In Leviticus 18 and 20, we find the sexual laws listed that include the command against homosexuality. What is often forgotten though is how each of those chapters end. Let's look at Leviticus 18 first:
24 " 'Do not defile yourselves in any of these ways, because this is how the nations that I am going to drive out before you became defiled. 25 Even the land was defiled; so I punished it for its sin, and the land vomited out its inhabitants. 26 But you must keep my decrees and my laws. The native-born and the aliens living among you must not do any of these detestable things,27 for all these things were done by the people who lived in the land before you, and the land became defiled. 28 And if you defile the land, it will vomit you out as it vomited out the nations that were before you.
And now chapter 20:
22 " 'Keep all my decrees and laws and follow them, so that the land where I am bringing you to live may not vomit you out. 23 You must not live according to the customs of the nations I am going to drive out before you. Because they did all these things, I abhorred them. 24 But I said to you, "You will possess their land; I will give it to you as an inheritance, a land flowing with milk and honey." I am the LORD your God, who has set you apart from the nations.
While the wording is different, the content is the same. The reason Israel is getting the land is not because of the righteousness of Israel, but the unrighteousness of Canaan. Why are these other nations being punished? It is because they did not do what they were supposed to do. The text can be understood as saying "They should have known better!" They weren't punished for eating shellfish or working on the Sabbath or having mixed fabrics on clothing. The exhortations of the prophets to the surrounding nations were about the moral law. They were never under the Law of Israel.
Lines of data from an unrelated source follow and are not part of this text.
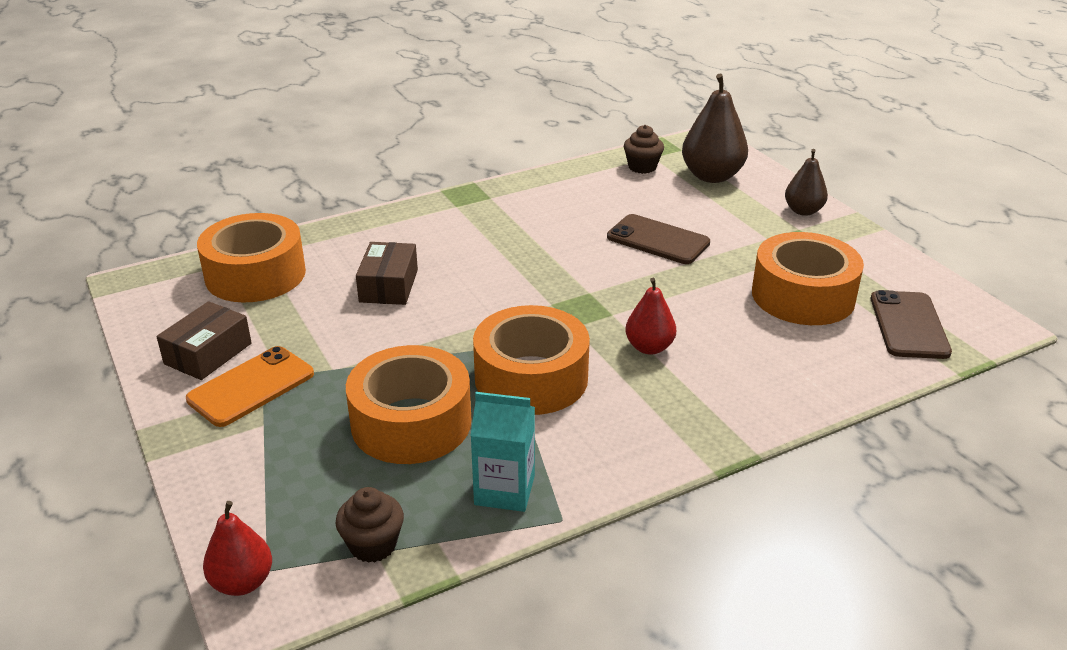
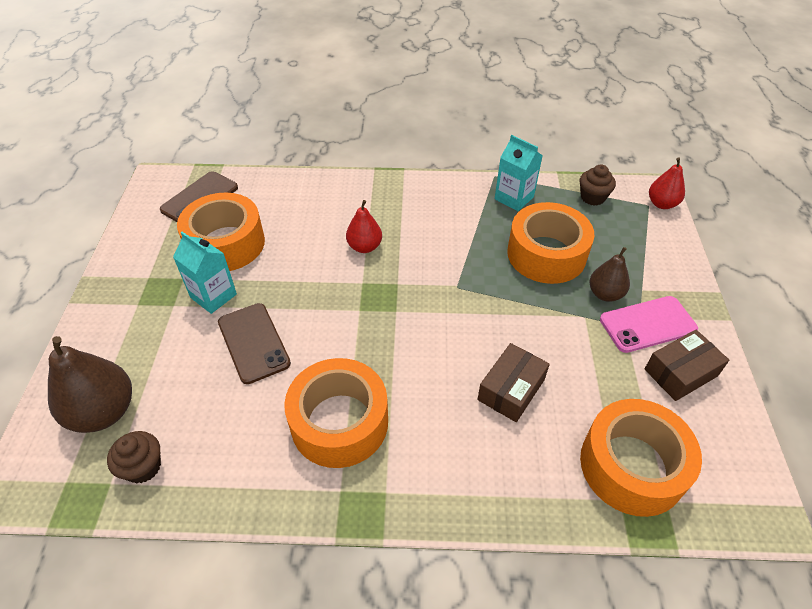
camera: 150 degrees left, 15 degrees up
orange phone [186,346,314,427] -> pink phone [600,296,698,353]
orange tape [473,305,590,415] -> orange tape moved to [284,358,388,468]
brown pear [785,149,828,216] -> brown pear moved to [589,247,630,302]
none -> turquoise carton [173,232,237,314]

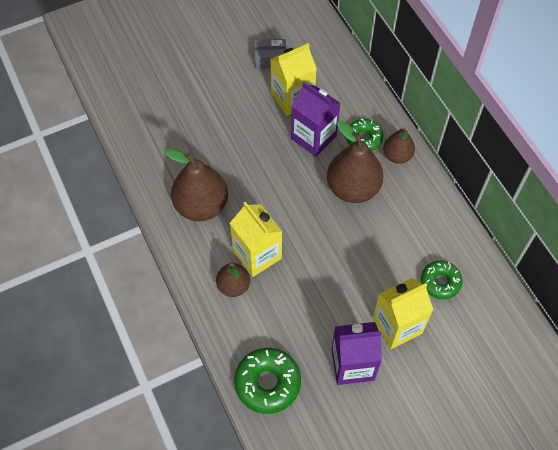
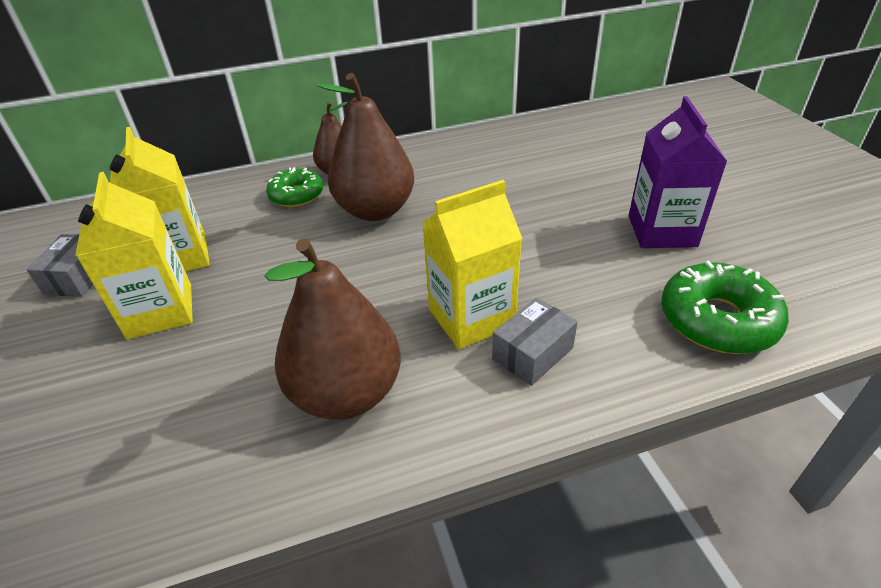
camera: 80 degrees left, 20 degrees down
brown pear [216,263,250,297] -> grey box [492,298,578,386]
purple carton [291,82,341,157] -> none
yellow carton [372,278,433,349] -> yellow carton moved to [75,172,193,340]
green donut [421,261,462,300] -> none

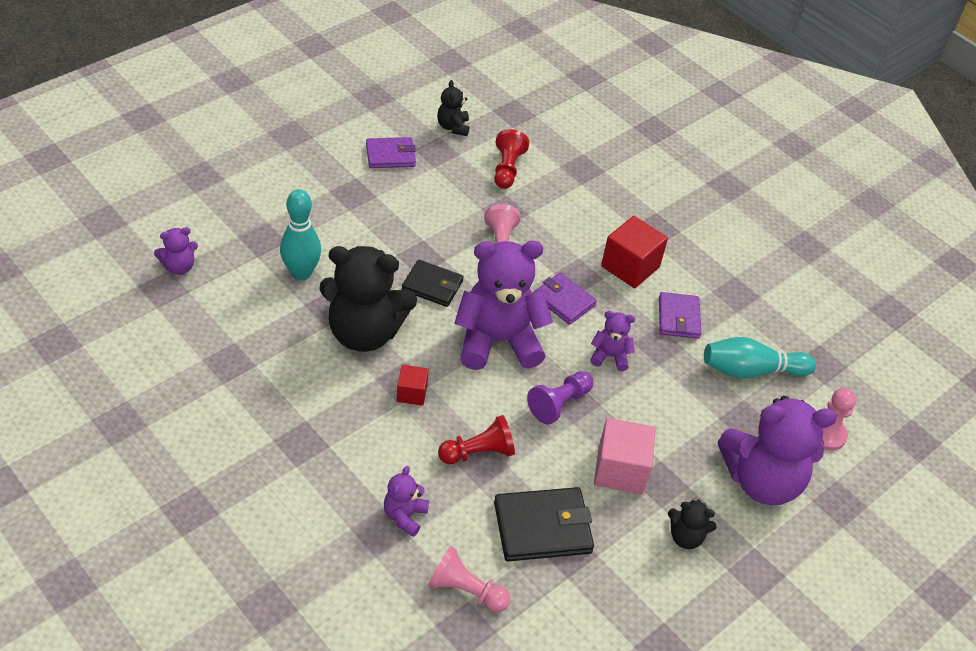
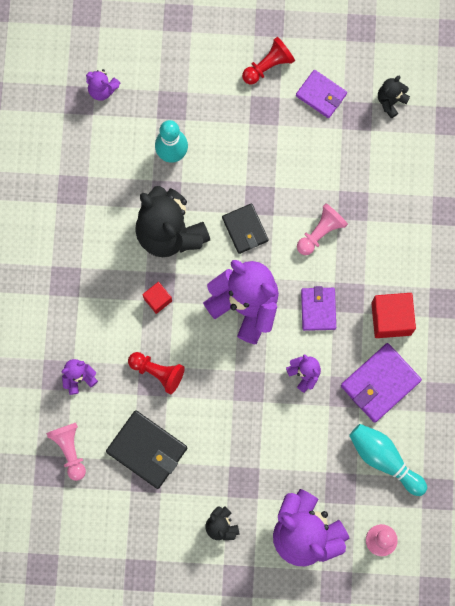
camera: 50 degrees right, 30 degrees up
red pawn [494,129,530,189] -> red pawn moved to [242,37,295,84]
purple pawn [527,371,593,425] -> none
pink cube [594,418,656,494] -> none
purple wallet [659,292,701,339] -> purple wallet [341,343,422,423], size x1.51

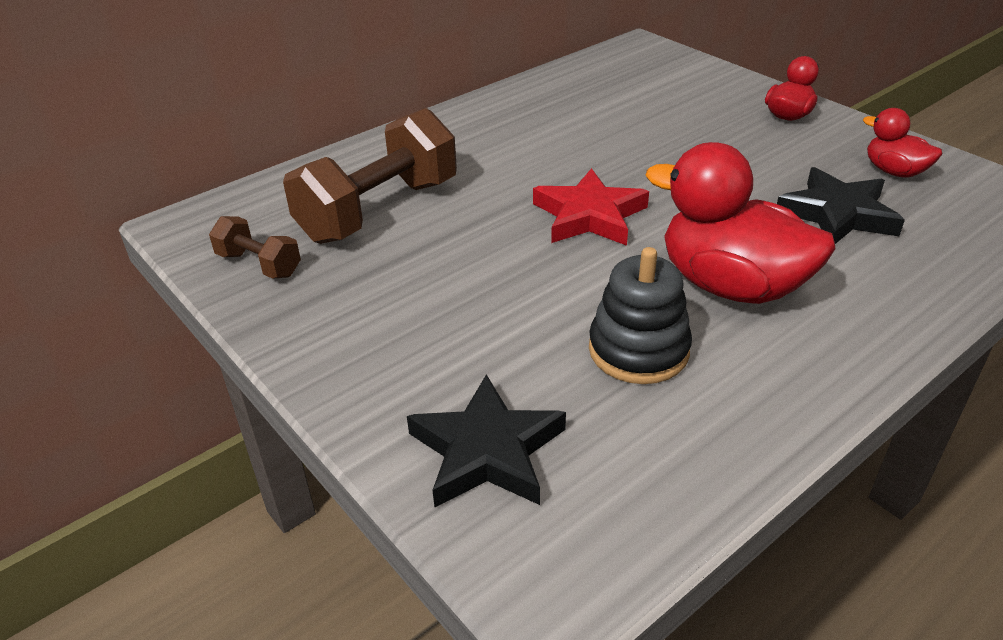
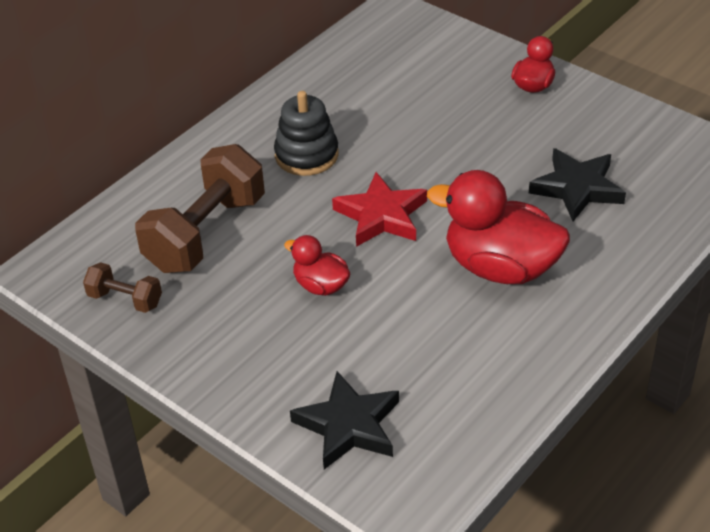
camera: 10 degrees left, 5 degrees up
black stacking toy [589,247,692,384] -> black stacking toy moved to [274,91,339,176]
red duck [863,108,942,178] -> red duck moved to [284,235,350,296]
This also includes homosexuality. Why were the Canaanites being expelled from the land? The text tells us that part of the reason was homosexuality. It was not the only reason, but it was certainly part of it. Israel was given the same warning that if they do the same practices, they will also be dispelled.
It is important to note that those of us who are gentiles were never under the law of Moses. Yet one will object, "Then why are you against homosexual practice and what about the Ten Commandments? Are you going to say it is okay to murder now?"
With this, I wish to raise a fine distinction. Something is not moral because the Bible says it is moral. The Bible says it is moral, because it is moral. Morality exists outside the Bible, which is even what Paul would agree to based on Romans 2:15. When the Bible teaches on moral issues, it teaches correctly, but it is simply affirming what we all already know.
So is the command to not murder binding on me? Yes. It's not because Moses said it though, but because it's part of the Natural Law. The same applies to theft and adultery which would include rape. Which category does homosexuality belong in? It belongs in the Natural Law category based on the above argument and it doesn't need to be explicitly stated in the Ten Commandments for that to be known.
Too often, Christians have been dismissed for believing homosexuality is immoral simply because the Bible says it is. In our day and age, we need to affirm the Bible, but we also need to have it be known that we believe this to be immoral even if the Bible said nothing about it. Let it also be known to liberals who wish to downplay the Scriptures that it could be the Bible is wrong in what it says, but we can be sure we are not getting what it says wrong.